Serve with steak – especially fillet. Nom.

Salsa Verde

It sounds fantastic – the name rolls off the tongue – so exotic. It means green sauce. doh. Great with red meat oily fish and bbq.

5 cloves garlic, crushed
8 tbl olive oil – enough to keep it fluid
small can anchovies
2-3 tbl capers, drained
handfuls of basil, mint and flat-leaf parsley
1 lemon, juiced
1tbl white wine vinegar

Best blitzed in a blender – but try to keep some texture in the herbs – so add/blend the herbs last

Sauerkrout

Sauerkrout – I don’t really know if I like it. I add it to a hotdog or a chicken kebab, but not a lot. Its hard not to make a lot, so if I make a batch its going to be too much.

Anyway – Sauerkraut is femented cabbage. Fermentation by lactobacilli that gives it a sour sharp flavour.
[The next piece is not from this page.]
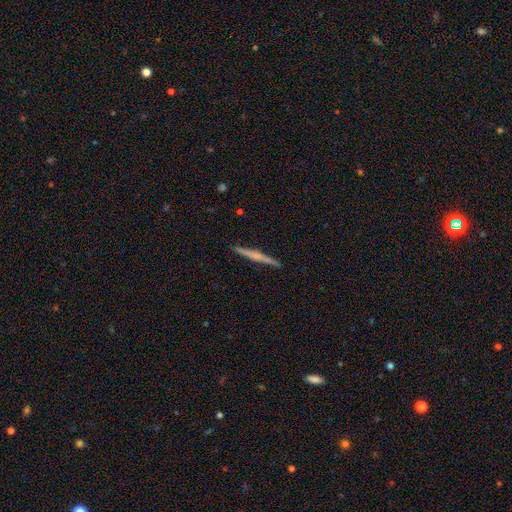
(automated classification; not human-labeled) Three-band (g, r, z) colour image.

Its made with salt, so the taste is salty sharp sour cabbage.

Ingredients:
Roughly 2kg of white cabbage for 3tbl salt
maybe a bit of carrot ribbons or a (mild) chilli or two
some people add caraway seeds or black peppercorns

First slice the cabbage on a mandolin. In a big bowl, add the salt and massage it down so that enough juice comes out of the cabbage to cover it. (takes a while).

Add to a kilner jar, and add a weight so that no cabbage is above the juice line. Add any carrot, chilli or caraway you want.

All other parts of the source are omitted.